In this case, the EAT held that an employer had not failed to make reasonable adjustments when it refused to provide a particular kind of face mask to an employee who had extreme anxiety about contracting Covid, where there was no real prospect that provision of the mask would have enabled the employee to return to work.
Facts
North East Ambulance NHS Foundation Trust (the Trust) employed the Claimant as a non-emergency ambulance driver to provide scheduled transport to transfer patients between hospitals, or to and from their homes. He was very occasionally required to provide emergency transport.
The Claimant suffered from depression and anxiety. He was also asthmatic and fell within the category of people who were advised to "shield" during the early stages of the pandemic in 2020. The pandemic exacerbated the Claimant's existing anxiety and he was extremely worried about contracting Covid.
Having shielded for several months, the Claimant returned to work on 3 August 2020. However, after a period working on non-driving duties he went off sick in May 2021, saying that he could not contemplate returning to ambulance driving unless the Trust provided him with a FFP3 face mask to use when he was transporting patients who had tested positive for Covid. This is a more robust type of face mask than the FFP2 surgical face mask that was provided to non-emergency ambulance drivers.
The Trust refused to provide the Claimant with a FFP3 mask. Given that he only intended to wear the mask when transporting patients who had tested positive, the Trust did not consider that it would offer complete protection – as he might come into contact with infected patients who had not tested positive and displayed no symptoms. The Trust therefore did not believe that providing the mask would assuage the Claimant's concerns about returning to work; he had also never stated unequivocally that he would return if he were given a FFP3 mask. When asked at a sickness absence review meeting in June 2021 whether he would be able to return to work if a FFP3 mask was provided, the Claimant responded that he was unsure, but he did wish to come back when he felt able to do so.
Other reasons contributing to the Trust's refusal to provide the FFP3 mask were that: FFP3 masks could not be used whilst driving, they had to be decontaminated regularly, they could cause the wearer's glasses to steam up, they may not be fully effective when worn by someone who had a beard (as the Claimant did), and the applicable national guidance was that the FFP2 surgical mask was sufficient protection for non-emergency drivers.
The Claimant's grievance about the Trust's refusal to provide the FFP3 mask was rejected.

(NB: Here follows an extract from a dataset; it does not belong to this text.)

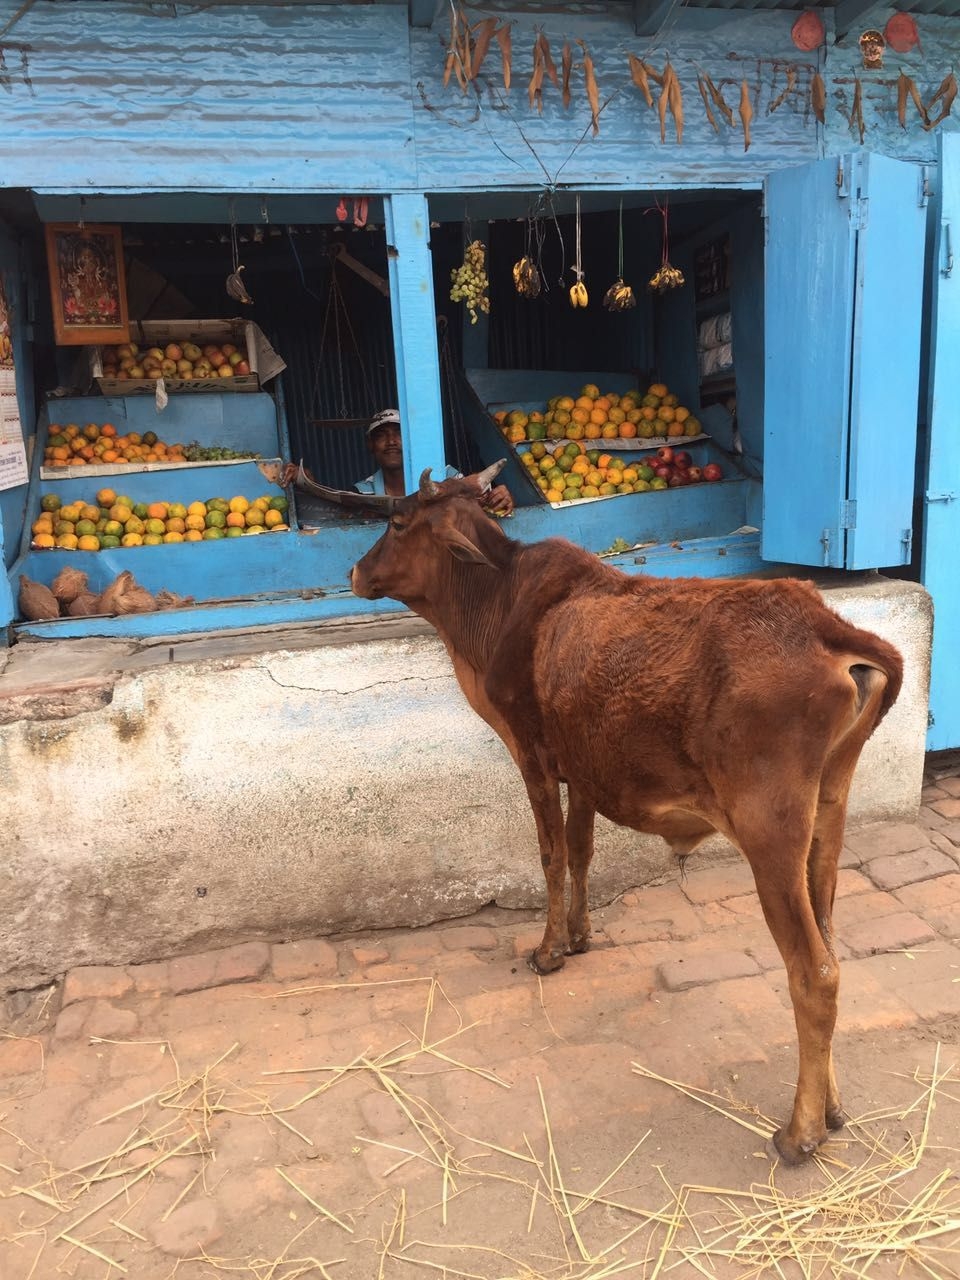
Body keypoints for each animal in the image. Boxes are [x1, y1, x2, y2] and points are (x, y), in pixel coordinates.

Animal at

Around the time his grievance appeal was dismissed in late May 2022, occupational health (OH) reported that the Claimant was not fit to return to his role, or to any alternative role, and no timescale could be set for his recovery. Sickness absence review meetings were held at regular intervals by telephone, with further input from OH, and the Claimant was eventually dismissed on 21 September 2022 on the ground of ill-health. His appeal against dismissal – on the basis that he would not have been in this position if the Trust had provided a FFP3 mask when he had first requested one – was rejected in November 2022.
An employment tribunal dismissed the Claimant's claim that the Trust's refusal to provide a FFP3 mask constituted a failure to make reasonable adjustments. The tribunal found that providing the Claimant with a FFP3 mask would not have created a realistic chance of him returning to work and, as such, it would not be effective in removing or reducing the disadvantage he was experiencing as a result of his disability. The tribunal also dismissed the Claimant's claims that his dismissal was unfair and amounted to discrimination arising from disability.

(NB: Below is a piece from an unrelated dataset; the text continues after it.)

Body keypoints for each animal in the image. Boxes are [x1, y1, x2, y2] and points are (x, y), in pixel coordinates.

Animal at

The EAT rejected the Claimant's appeal, holding that the tribunal had been entitled to conclude that, due to his extreme fear of catching Covid, there was no realistic possibility that he could have come back to work and carried on as an ambulance driver, even if he was given a FFP3 mask. This was the case not just at the point of dismissal, but throughout the period to which the claim related. Indeed, as early as June 2021, the Claimant had said that he was unsure whether he could return to work if provided with a FFP3 mask. There was therefore no failure to make reasonable adjustments. The EAT also upheld the tribunal's decision that the dismissal was fair.
What does this mean for employers?
While the facts of this case are particular to the pandemic, the EAT's decision is a helpful illustration of the principle that there will be no failure to make reasonable adjustments if the adjustment in question would have no realistic prospect of removing or reducing the disadvantage the employee faces as a result of their disability. This is also reflected in the Equality and Human Rights Commission's Employment Statutory Code of Practice.